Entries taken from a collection

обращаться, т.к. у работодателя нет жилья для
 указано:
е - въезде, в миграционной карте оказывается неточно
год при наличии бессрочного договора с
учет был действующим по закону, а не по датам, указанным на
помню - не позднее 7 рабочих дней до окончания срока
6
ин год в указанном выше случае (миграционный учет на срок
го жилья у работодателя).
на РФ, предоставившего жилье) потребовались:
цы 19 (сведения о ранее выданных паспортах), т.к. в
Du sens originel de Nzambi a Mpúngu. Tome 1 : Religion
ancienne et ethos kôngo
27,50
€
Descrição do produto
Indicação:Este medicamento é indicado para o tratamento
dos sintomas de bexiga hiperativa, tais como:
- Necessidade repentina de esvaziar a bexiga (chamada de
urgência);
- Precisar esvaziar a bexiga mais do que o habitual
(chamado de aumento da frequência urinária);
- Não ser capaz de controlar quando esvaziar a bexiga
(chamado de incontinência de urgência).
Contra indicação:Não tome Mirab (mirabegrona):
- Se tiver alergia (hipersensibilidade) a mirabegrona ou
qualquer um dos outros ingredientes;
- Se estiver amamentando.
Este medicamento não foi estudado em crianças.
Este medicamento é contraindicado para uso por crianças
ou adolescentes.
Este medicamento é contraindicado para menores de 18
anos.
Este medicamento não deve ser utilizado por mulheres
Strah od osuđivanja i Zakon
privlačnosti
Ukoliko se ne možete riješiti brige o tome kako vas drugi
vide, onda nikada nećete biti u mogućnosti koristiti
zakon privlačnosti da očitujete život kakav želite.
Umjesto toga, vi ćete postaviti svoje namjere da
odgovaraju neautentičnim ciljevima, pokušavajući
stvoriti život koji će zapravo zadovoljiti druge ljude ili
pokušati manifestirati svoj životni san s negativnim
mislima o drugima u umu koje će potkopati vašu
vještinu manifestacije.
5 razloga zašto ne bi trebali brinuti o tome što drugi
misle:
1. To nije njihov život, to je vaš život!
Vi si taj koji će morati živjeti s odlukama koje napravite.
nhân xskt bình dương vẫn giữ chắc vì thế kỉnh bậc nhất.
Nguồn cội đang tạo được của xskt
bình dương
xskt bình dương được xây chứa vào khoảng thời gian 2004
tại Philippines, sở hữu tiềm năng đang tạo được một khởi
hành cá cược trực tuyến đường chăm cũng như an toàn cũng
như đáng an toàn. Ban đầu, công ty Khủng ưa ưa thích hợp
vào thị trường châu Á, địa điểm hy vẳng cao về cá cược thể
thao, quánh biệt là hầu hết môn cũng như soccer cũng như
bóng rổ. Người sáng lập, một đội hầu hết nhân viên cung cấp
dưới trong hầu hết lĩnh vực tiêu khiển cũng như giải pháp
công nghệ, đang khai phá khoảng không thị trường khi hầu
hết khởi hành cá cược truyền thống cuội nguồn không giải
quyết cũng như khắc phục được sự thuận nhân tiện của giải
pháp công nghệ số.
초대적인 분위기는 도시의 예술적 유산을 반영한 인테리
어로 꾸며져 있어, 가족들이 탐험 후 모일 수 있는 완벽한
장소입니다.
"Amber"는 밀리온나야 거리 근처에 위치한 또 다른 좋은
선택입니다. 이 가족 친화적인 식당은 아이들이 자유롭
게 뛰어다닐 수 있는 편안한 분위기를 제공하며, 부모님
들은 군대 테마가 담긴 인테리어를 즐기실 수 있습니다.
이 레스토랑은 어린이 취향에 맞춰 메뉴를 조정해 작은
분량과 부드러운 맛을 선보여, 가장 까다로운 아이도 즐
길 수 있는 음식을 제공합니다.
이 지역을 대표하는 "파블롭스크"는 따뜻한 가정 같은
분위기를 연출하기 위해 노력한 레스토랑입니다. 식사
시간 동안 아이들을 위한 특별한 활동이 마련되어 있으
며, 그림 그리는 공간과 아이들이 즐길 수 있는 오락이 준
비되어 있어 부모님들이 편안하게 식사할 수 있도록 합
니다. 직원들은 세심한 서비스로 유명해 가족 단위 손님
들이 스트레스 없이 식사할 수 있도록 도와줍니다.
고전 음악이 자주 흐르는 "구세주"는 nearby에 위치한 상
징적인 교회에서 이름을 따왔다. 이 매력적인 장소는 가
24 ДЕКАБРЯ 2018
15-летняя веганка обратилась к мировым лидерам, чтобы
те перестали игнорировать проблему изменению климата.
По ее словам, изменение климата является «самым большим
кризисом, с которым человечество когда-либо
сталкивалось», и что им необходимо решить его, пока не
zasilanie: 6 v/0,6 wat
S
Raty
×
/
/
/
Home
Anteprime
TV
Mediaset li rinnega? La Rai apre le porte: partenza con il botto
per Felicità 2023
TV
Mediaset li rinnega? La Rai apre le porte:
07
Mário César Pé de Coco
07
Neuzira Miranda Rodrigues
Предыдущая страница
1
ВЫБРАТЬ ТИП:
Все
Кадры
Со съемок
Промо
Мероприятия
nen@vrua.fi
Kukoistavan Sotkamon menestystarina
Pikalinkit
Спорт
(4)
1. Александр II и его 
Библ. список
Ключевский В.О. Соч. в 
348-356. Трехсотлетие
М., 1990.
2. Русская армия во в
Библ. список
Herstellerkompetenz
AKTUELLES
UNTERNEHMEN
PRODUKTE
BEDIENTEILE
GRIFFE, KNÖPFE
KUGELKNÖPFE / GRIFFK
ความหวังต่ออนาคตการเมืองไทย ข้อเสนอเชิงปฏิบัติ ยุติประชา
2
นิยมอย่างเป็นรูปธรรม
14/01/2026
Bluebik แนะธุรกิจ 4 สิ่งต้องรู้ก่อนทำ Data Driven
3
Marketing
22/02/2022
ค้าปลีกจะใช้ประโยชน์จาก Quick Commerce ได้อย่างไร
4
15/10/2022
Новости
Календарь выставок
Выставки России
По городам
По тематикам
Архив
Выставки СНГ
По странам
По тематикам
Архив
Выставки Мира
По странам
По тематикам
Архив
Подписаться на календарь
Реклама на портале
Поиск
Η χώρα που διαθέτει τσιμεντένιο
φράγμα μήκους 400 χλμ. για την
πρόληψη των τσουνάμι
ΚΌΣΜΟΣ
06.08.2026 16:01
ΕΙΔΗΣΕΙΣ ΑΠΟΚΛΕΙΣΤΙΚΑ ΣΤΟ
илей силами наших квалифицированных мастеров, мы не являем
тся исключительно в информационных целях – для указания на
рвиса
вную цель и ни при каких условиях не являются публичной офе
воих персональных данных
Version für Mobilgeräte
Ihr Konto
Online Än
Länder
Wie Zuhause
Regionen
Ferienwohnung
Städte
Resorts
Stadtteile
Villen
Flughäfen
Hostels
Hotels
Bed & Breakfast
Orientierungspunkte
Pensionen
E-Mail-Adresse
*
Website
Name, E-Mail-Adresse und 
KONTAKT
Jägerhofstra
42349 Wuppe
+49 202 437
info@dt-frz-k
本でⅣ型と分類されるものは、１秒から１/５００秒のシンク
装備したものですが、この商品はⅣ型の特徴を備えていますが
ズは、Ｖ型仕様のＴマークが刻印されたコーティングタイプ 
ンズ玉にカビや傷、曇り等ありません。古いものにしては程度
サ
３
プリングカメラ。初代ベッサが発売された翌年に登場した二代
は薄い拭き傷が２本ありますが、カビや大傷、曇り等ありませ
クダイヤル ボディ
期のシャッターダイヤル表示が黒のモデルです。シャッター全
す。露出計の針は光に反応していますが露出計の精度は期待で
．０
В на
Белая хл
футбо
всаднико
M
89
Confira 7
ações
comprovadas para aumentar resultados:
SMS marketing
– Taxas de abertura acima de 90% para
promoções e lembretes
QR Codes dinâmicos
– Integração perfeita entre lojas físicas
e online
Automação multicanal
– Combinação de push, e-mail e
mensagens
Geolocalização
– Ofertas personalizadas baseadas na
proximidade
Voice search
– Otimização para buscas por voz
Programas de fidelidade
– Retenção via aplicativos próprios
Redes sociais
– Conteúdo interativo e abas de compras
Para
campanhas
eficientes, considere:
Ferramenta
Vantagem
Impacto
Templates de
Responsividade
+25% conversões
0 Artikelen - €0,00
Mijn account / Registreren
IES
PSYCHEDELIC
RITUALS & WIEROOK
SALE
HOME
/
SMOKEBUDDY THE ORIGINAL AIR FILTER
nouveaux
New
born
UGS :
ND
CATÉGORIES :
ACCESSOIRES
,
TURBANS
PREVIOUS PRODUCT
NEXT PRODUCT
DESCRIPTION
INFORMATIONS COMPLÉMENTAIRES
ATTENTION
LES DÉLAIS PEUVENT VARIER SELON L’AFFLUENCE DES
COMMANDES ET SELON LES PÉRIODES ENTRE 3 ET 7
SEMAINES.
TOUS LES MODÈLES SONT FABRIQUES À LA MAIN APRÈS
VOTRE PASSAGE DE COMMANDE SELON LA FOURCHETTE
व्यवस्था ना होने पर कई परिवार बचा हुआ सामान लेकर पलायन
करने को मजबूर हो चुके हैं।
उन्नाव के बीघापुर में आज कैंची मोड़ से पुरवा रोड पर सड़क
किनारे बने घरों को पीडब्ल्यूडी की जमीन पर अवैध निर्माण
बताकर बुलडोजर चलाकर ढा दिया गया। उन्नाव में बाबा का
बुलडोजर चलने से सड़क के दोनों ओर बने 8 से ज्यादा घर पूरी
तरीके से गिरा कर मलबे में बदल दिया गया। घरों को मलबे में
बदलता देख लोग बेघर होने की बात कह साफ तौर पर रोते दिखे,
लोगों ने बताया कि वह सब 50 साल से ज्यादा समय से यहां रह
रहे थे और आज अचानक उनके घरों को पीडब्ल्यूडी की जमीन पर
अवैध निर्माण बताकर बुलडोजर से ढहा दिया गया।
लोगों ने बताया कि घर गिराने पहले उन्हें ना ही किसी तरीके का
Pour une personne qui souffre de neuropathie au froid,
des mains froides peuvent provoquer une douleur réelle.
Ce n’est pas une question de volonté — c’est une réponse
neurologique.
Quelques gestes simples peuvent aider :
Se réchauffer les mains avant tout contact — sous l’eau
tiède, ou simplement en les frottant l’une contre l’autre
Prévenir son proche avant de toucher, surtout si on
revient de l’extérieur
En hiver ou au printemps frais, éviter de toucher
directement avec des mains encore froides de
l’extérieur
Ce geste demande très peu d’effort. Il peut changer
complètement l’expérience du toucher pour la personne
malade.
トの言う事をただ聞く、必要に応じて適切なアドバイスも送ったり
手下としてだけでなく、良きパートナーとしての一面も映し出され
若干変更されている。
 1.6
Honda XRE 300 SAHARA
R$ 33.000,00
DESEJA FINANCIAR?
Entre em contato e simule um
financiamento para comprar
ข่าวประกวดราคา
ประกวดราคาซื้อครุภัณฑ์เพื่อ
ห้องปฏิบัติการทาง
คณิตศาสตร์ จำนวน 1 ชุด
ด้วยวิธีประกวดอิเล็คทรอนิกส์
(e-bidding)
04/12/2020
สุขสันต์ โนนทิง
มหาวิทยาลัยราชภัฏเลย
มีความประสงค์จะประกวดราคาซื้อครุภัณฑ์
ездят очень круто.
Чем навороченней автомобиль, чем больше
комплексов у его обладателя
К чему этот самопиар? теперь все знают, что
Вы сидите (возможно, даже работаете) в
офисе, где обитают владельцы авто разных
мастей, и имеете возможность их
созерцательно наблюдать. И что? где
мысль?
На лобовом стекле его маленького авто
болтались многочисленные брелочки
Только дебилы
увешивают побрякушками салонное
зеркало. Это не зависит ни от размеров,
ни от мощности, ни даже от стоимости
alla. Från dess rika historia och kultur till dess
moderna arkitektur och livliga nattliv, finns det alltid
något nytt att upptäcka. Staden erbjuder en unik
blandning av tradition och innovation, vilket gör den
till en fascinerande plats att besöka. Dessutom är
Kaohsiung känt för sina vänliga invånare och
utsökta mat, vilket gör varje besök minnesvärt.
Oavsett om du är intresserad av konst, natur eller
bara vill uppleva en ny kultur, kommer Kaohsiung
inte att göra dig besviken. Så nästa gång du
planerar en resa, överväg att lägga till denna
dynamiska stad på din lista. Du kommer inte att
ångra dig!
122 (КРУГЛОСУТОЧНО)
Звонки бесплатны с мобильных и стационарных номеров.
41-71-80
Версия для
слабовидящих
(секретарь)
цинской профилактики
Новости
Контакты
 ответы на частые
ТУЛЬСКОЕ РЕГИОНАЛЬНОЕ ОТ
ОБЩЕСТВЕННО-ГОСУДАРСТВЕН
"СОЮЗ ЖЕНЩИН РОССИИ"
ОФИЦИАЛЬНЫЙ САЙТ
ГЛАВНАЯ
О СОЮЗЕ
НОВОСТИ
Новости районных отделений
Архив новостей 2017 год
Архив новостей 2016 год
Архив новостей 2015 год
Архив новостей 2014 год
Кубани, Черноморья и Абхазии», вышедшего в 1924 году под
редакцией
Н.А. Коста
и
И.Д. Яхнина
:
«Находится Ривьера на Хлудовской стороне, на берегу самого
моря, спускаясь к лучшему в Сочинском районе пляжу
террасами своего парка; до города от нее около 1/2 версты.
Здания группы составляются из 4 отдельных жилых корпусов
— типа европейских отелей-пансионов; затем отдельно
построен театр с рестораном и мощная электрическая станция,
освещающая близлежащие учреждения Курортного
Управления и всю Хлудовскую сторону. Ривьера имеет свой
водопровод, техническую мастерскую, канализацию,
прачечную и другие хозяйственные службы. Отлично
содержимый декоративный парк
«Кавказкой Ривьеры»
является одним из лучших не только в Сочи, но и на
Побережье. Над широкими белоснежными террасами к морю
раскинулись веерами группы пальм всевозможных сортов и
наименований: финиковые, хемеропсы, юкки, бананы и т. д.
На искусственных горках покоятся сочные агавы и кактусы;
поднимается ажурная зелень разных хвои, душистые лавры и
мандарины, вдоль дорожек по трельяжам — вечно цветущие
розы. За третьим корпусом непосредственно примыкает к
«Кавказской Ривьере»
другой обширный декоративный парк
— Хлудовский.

◆ Your goal:
Word for word, repeat the data from its first line through the line with "(chamado de incontinência de urgência).", including both of those lines and no others.

◆ Answer to the problem:
обращаться, т.к. у работодателя нет жилья для
 указано:
е - въезде, в миграционной карте оказывается неточно
год при наличии бессрочного договора с
учет был действующим по закону, а не по датам, указанным на
помню - не позднее 7 рабочих дней до окончания срока
6
ин год в указанном выше случае (миграционный учет на срок
го жилья у работодателя).
на РФ, предоставившего жилье) потребовались:
цы 19 (сведения о ранее выданных паспортах), т.к. в
Du sens originel de Nzambi a Mpúngu. Tome 1 : Religion
ancienne et ethos kôngo
27,50
€
Descrição do produto
Indicação:Este medicamento é indicado para o tratamento
dos sintomas de bexiga hiperativa, tais como:
- Necessidade repentina de esvaziar a bexiga (chamada de
urgência);
- Precisar esvaziar a bexiga mais do que o habitual
(chamado de aumento da frequência urinária);
- Não ser capaz de controlar quando esvaziar a bexiga
(chamado de incontinência de urgência).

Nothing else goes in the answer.